L’exposition de James Nachtwey, le photographe de guerre le plus (re)connu du monde, incite à réfléchir sur le médium image, la guerre et le genre humain.

L’histoire et la guerre s’imprègnent sur les corps photographiés par James Nachtwey.
Que certaines des photos de James Nachtwey peuvent choquer, on le savait. L’abbaye de Neumünster aurait pu s’épargner la petite affichette d’avertissement. La guerre, c’est toujours une sale histoire, et la montrer sous toutes ses coutures – dans la terre, comme dans les visages et les corps – n’est pas une affaire d’esthétique. Quoiqu’on puisse parfois rester collé devant une des grandes photos dans le déambulatoire du Neumünster ou dans l’Espace 2 de la galerie Clairefontaine, non par voyeurisme, mais parce que la composition des photos est belle. C’est dû à l’œil de Nachtwey, qui parfois cherche à montrer – intentionnellement ou pas – une image classique et archétypale qui titille notre esthétisme formel d’occidentaux. Comme cette femme africaine, qui pleure son enfant couché sur ses genoux et caché dans les plis d’un linceul blanc : c’est la Madone, la Piéta universelle.

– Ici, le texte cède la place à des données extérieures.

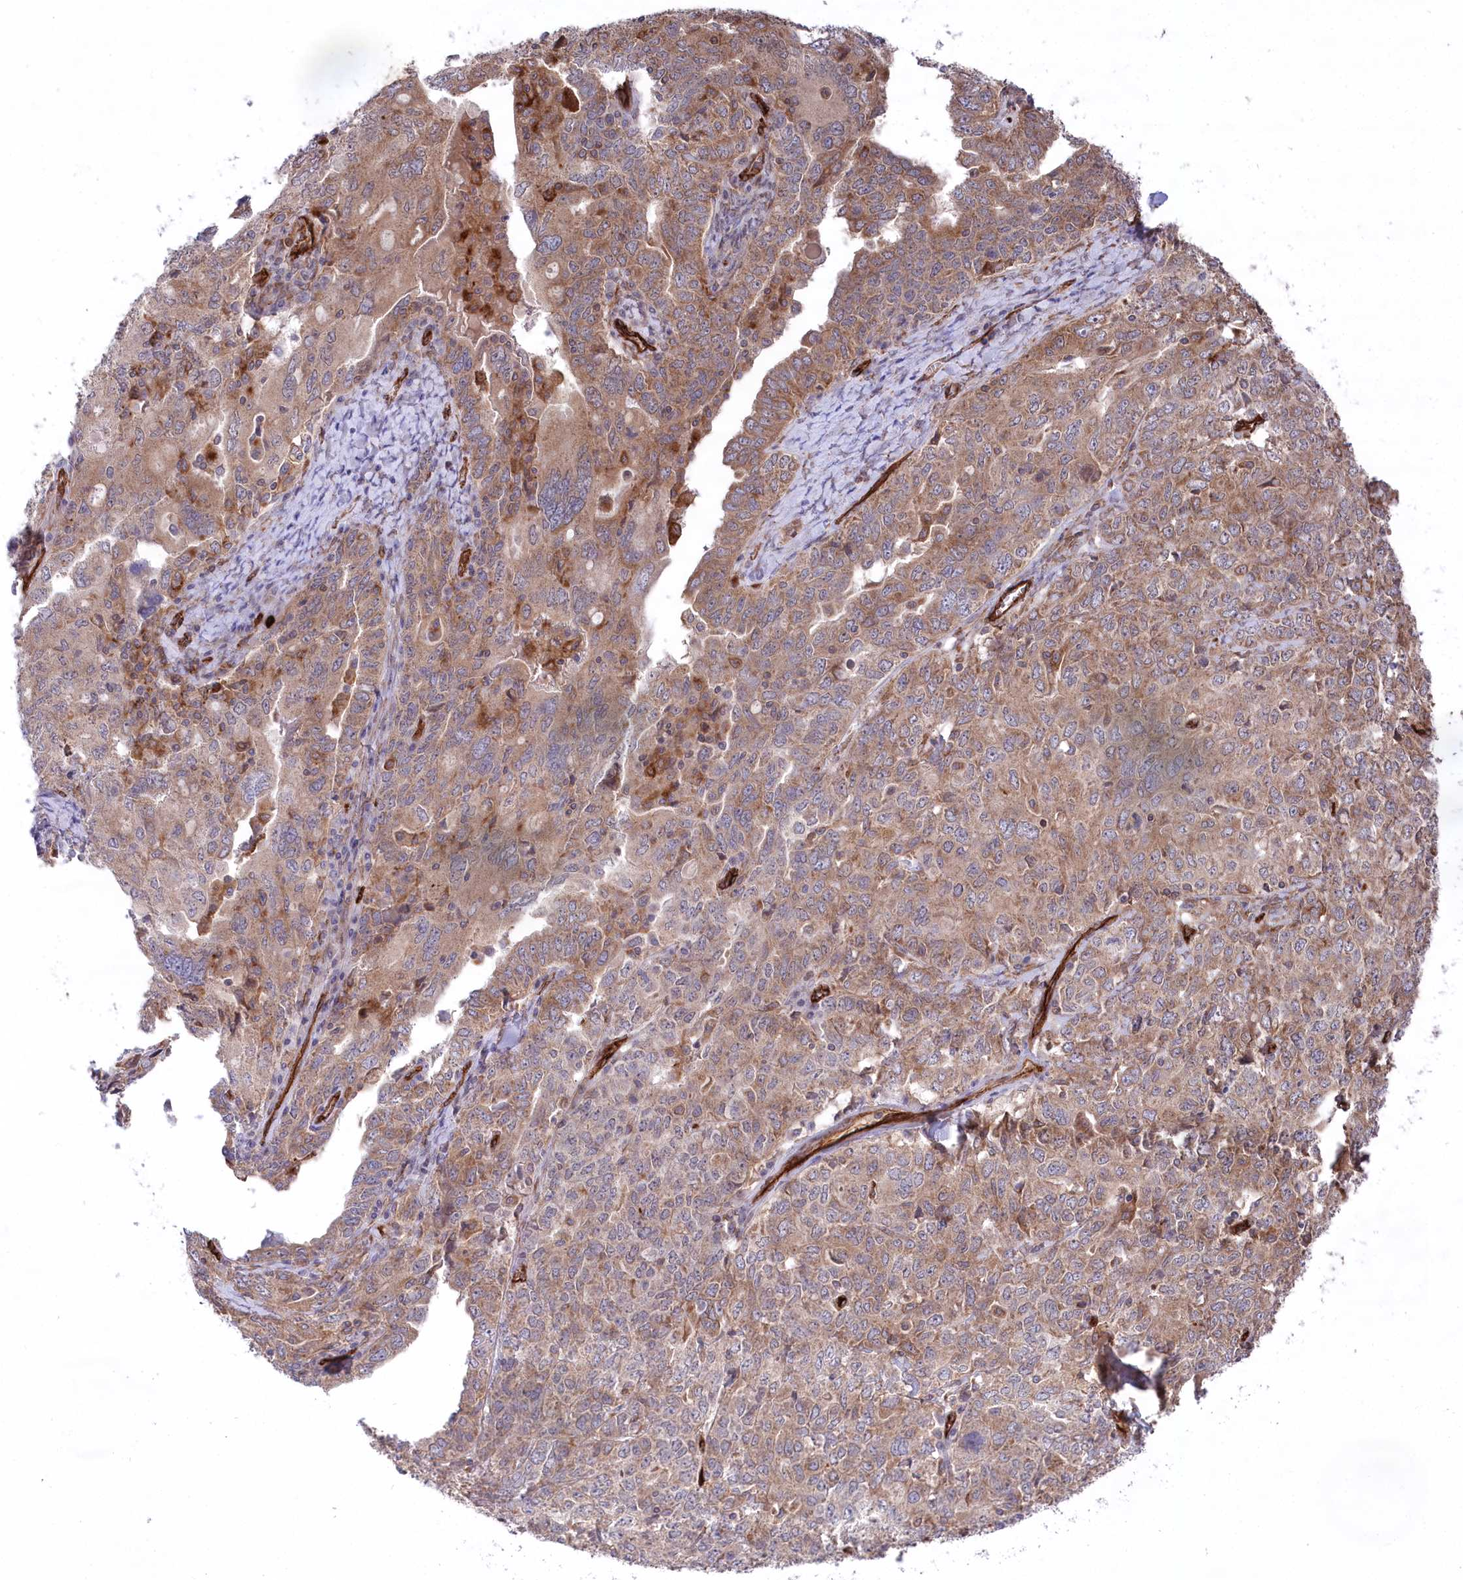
{"staining": {"intensity": "moderate", "quantity": ">75%", "location": "cytoplasmic/membranous"}, "tissue": "ovarian cancer", "cell_type": "Tumor cells", "image_type": "cancer", "snomed": [{"axis": "morphology", "description": "Carcinoma, endometroid"}, {"axis": "topography", "description": "Ovary"}], "caption": "Ovarian cancer stained with a protein marker displays moderate staining in tumor cells.", "gene": "MTPAP", "patient": {"sex": "female", "age": 62}}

Mais les images que Nachtwey rapporte des zones de crise de notre planète ne sont pas uniquement esthétisantes. Elles racontent des histoires et ne montrent jamais – ou très rarement – l’horreur pure et simple. Les éléments entrent en relation et forcent le spectateur à s’imaginer ce qui se passe, à se montrer empathique face à ce qu’il voit. Ainsi, ses photos échappent au voyeurisme pur et dur. C’est tout le mérite de la photographie de Nachtwey : rendre visible non seulement les horreurs de la guerre, mais aussi leur donner un contexte, une voix.
Car, sans les images, ni la politique, ni le grand public ne connaîtraient ces conflits ou n’en prendraient pas conscience. Que veut dire une épidémie du choléra au Rwanda en 1996 ? Si ce n’est qu’un texte que nous lisons, ou une intervention à la radio que nous écoutons – cela ne nous touchera jamais autant que si nous voyons noir sur blanc les images de corps entassés dans des charniers.
Et c’est cela le plus triste dans l’affaire : que nous avons toujours besoin d’images – de belles images de surcroît – pour que notre conscience agisse et que quelque chose se mette en marche.